Maybe you read the news that last month was the warmest January on record. And perhaps you’ve noticed the city’s ornamental cherry trees are blooming pink. But let’s face it: the bloom is not yet off the rose. It’s still winter. And when we cook in winter, we often turn to our freezers for inspiration. I do, anyway. Though, as I’ve mentioned before, what I find in there isn’t always so inspiring. Today on “Food for Thought,” I had a chat with my radio sidekick Dick Stein about a handful of frozen fruit and vegetable must-haves taking up royal residence in my freezer, including these:
Frozen edamame (left) and a cup of mixed frozen berries — straight out of the supermarkets’ frozen foods-section.

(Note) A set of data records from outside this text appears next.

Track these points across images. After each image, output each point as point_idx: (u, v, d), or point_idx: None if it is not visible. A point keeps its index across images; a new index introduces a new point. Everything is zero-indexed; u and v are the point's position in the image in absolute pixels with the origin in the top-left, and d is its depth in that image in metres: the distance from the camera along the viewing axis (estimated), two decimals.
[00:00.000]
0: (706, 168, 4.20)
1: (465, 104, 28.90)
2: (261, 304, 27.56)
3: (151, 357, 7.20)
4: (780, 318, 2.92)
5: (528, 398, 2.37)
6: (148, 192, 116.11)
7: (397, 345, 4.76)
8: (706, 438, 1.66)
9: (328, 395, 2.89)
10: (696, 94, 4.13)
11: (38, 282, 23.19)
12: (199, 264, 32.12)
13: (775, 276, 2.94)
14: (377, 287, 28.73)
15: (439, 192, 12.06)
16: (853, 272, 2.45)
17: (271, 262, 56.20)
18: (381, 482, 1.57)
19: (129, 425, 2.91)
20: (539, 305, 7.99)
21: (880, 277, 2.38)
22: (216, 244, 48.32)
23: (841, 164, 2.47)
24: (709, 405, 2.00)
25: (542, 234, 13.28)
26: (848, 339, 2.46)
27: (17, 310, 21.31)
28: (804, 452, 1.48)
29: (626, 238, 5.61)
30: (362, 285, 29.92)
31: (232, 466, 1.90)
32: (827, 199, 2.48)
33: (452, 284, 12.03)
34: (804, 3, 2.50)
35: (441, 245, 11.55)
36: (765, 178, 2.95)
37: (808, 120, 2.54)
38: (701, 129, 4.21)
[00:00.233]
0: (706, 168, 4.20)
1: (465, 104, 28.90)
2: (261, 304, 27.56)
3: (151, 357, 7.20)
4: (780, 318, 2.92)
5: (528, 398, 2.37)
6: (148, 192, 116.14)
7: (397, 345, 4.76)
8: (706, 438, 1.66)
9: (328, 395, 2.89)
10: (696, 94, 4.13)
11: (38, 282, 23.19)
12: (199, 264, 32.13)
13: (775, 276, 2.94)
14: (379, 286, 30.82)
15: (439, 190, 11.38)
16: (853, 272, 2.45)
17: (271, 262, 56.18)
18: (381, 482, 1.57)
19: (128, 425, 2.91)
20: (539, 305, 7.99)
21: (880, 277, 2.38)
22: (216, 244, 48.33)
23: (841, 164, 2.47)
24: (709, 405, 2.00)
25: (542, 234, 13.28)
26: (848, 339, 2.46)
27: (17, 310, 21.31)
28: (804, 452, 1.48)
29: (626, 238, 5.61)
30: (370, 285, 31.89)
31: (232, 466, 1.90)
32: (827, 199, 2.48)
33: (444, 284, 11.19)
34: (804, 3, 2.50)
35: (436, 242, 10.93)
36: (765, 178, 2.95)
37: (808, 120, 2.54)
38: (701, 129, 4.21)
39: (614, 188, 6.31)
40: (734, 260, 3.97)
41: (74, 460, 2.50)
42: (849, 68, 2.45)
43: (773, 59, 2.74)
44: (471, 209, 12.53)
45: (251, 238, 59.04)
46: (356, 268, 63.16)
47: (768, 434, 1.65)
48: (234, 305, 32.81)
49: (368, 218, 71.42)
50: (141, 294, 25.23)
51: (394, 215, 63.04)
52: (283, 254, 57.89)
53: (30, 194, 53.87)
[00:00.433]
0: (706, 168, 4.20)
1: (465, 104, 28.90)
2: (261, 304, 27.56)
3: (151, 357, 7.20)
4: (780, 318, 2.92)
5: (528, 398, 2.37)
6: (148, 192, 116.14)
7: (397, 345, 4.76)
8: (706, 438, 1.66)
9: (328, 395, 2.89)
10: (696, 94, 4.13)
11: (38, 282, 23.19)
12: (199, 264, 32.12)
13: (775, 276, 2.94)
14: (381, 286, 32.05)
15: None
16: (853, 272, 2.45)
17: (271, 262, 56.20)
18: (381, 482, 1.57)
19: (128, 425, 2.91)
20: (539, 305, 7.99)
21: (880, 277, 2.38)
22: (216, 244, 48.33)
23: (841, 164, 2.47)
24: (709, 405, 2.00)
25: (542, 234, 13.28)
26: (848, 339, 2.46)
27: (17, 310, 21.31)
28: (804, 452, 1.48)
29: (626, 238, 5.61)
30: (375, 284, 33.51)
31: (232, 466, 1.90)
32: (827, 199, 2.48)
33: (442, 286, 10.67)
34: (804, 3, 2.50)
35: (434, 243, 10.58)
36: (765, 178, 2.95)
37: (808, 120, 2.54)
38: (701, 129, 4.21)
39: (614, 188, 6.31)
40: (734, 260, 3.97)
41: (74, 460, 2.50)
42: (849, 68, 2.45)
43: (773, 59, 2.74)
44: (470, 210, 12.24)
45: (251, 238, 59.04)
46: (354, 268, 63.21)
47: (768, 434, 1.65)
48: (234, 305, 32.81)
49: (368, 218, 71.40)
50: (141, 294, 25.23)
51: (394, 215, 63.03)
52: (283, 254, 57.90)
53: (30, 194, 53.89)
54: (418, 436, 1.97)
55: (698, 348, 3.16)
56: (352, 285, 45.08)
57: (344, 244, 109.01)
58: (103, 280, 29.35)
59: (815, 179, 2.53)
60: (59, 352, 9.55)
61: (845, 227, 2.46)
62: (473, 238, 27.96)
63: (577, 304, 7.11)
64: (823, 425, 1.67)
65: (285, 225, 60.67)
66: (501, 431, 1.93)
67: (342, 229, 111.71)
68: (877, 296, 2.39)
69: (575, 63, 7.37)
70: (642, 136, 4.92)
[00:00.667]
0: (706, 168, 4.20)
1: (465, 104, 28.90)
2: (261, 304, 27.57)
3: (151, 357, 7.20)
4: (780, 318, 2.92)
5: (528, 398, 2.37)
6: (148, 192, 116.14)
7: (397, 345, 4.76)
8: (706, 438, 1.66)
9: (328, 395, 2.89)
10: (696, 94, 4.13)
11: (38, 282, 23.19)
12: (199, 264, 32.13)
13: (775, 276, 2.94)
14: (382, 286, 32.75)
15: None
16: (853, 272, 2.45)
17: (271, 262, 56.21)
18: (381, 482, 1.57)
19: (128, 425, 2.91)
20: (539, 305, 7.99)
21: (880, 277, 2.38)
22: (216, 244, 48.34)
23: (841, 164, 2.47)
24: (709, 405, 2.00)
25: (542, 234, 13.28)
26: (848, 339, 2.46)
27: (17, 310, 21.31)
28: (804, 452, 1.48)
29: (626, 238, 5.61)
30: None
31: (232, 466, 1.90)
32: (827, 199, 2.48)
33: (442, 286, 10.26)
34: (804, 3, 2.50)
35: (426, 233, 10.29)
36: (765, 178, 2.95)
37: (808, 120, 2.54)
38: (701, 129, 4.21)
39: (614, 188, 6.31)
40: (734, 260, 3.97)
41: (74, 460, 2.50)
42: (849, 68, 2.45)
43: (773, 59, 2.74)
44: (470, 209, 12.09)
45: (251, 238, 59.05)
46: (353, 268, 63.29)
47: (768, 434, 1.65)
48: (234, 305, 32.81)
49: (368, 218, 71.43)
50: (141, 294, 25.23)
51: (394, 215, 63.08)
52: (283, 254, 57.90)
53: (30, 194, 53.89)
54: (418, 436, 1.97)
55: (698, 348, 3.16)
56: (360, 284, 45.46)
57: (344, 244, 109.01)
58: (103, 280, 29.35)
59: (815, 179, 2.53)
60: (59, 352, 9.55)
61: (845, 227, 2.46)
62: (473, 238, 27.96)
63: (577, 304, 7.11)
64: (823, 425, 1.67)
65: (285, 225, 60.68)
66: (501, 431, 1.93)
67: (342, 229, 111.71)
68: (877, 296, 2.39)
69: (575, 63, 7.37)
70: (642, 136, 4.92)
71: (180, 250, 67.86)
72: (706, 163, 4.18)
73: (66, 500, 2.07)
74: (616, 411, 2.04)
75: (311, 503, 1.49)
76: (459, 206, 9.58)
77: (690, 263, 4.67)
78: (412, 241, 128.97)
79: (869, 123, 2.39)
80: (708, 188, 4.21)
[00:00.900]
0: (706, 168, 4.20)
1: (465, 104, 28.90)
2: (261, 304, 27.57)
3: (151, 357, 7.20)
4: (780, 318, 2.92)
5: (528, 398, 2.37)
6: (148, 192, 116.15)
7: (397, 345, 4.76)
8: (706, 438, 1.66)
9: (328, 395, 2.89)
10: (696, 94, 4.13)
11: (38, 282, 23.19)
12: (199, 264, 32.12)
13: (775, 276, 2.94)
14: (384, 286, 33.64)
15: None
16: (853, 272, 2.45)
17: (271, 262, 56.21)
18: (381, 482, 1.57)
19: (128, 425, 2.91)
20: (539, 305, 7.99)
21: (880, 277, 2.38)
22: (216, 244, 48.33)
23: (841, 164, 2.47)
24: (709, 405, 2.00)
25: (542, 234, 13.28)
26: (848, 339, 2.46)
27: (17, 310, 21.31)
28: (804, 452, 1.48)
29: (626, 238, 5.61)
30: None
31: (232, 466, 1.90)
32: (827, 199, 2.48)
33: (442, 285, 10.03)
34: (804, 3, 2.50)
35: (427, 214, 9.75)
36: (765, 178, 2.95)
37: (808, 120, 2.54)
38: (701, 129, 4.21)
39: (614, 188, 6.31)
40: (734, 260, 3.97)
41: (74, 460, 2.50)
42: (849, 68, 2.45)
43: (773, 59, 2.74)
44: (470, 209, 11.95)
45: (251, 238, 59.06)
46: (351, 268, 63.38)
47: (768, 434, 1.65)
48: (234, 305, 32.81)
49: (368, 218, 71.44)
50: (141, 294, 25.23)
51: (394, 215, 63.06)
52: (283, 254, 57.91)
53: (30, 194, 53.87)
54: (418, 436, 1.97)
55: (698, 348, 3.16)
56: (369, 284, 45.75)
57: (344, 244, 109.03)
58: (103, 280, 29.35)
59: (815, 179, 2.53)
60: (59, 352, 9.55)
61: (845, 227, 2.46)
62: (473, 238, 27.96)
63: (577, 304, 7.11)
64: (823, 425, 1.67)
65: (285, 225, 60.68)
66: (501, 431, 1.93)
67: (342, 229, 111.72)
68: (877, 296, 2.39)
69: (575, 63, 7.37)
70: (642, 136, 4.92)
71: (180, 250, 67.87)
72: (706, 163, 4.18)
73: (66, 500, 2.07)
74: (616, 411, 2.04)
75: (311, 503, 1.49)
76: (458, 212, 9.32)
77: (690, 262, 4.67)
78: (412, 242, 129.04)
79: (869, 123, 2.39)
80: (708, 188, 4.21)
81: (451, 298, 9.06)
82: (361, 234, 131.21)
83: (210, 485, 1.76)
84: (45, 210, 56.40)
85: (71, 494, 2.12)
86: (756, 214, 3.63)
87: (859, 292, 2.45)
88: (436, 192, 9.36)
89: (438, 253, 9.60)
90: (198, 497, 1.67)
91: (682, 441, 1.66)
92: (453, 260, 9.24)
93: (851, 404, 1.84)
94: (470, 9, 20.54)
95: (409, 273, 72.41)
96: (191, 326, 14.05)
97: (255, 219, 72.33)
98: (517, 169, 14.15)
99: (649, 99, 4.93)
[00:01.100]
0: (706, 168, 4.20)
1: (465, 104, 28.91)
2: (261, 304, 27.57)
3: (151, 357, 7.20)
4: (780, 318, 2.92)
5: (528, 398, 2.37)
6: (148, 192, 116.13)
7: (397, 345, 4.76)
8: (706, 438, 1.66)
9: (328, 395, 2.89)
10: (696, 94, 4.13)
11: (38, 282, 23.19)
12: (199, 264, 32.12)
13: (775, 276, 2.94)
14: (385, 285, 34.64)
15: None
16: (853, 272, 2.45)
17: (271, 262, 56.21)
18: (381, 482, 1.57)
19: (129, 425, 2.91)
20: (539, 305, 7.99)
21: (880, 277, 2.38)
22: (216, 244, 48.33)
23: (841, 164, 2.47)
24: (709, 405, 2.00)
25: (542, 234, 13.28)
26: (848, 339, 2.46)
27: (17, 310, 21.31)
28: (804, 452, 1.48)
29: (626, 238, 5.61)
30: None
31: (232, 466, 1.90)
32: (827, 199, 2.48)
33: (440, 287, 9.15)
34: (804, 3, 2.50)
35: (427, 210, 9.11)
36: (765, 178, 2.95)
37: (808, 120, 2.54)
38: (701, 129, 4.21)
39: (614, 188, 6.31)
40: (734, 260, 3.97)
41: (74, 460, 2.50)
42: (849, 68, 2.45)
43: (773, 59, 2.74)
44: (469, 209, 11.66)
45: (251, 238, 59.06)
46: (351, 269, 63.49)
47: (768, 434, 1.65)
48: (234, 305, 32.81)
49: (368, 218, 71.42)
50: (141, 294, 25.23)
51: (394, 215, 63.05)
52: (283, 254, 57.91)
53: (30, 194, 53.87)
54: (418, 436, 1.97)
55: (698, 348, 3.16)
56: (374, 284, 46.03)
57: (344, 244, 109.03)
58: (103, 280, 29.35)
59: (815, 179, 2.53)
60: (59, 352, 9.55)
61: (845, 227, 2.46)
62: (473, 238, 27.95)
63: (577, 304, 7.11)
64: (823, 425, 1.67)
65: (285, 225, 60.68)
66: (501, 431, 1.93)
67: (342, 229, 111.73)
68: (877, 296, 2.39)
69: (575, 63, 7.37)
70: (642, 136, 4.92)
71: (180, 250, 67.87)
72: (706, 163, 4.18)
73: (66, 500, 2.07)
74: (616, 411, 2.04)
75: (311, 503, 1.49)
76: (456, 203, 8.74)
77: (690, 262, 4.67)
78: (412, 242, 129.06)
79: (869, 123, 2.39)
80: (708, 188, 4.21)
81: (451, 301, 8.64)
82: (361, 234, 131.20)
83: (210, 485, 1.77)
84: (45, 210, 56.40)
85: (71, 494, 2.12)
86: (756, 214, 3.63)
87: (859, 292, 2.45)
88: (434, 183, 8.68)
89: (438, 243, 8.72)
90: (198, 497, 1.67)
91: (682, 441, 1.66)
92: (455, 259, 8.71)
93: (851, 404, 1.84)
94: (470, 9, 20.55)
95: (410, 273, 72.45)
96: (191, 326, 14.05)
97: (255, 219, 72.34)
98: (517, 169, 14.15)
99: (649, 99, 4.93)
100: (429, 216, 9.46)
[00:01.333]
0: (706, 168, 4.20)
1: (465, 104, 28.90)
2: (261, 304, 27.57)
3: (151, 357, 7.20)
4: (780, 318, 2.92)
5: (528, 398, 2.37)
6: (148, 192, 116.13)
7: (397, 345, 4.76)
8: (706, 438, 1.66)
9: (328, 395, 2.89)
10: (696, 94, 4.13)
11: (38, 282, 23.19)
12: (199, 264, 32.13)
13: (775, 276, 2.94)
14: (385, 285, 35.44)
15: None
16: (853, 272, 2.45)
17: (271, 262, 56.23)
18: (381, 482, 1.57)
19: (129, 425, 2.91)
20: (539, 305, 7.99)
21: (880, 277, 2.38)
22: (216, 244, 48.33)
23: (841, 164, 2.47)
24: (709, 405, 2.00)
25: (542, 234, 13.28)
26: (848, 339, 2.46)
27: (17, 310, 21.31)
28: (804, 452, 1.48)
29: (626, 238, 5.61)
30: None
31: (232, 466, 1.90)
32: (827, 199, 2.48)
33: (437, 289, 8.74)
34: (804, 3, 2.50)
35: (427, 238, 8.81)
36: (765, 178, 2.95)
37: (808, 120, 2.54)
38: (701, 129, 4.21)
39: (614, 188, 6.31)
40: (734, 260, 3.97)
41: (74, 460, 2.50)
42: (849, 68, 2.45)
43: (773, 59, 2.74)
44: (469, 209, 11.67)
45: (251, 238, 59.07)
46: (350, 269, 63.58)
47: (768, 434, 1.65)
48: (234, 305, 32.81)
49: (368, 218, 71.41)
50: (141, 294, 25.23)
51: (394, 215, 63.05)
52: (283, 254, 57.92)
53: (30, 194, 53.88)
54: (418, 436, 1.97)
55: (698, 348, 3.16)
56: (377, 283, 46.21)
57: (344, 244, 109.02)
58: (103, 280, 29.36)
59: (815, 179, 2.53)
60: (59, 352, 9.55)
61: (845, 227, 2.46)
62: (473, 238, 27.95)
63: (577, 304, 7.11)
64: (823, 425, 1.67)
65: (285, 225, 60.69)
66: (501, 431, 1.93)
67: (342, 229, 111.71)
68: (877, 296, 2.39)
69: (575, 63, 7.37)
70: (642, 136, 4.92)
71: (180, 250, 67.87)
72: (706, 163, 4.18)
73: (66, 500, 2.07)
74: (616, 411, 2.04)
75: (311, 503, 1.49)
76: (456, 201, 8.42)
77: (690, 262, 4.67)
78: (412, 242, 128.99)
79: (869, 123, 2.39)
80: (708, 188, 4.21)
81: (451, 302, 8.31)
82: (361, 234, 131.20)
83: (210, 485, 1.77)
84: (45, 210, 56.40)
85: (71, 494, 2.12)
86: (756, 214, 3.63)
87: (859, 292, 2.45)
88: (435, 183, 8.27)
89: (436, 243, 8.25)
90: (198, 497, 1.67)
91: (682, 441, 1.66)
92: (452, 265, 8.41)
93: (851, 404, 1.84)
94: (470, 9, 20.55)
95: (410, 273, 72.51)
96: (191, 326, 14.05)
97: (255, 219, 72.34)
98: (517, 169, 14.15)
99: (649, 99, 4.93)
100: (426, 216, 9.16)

Edamame in the pod aren’t just for sushi bars anymore. You can pop those soybeans right in the nuker (or blanch them, if you’d rather), sprinkle a little salt over the top and quick as you can say “Bob’s your uncle!” you’ve got a healthy and inexpensive treat. Those berries — which, as far as I’m concerned are the sale-of-the-century — came fresh-frozen from Carnation’s Remlinger Farms. I’ve seen them elsewhere, but I got those at Shoreline Central Market.
I hesitate to tell you about Remlinger’s “Berry Jubilee” (or the Montmorency cherries I snagged not too long ago) because they’ll probably be sold-out next time I look. But how can I not share that happy news: a three-pound mix of blackberries blueberries, strawberries and marion berries for less than $10? Just think of all the things — healthy, and not so — you can do with that.
Nate’s tweaked version of Julia Child’s clafoutis recipe: before — and after.
Of course there are plenty other frozen delights in my freezer, including but not limited to a bottle of Stoly and Trader Joe’s frozen steel-cut oatmeal (don’t knock it till you’ve tried it). And it got me wondering: What frozen “finds” are chillin’ in your freezer?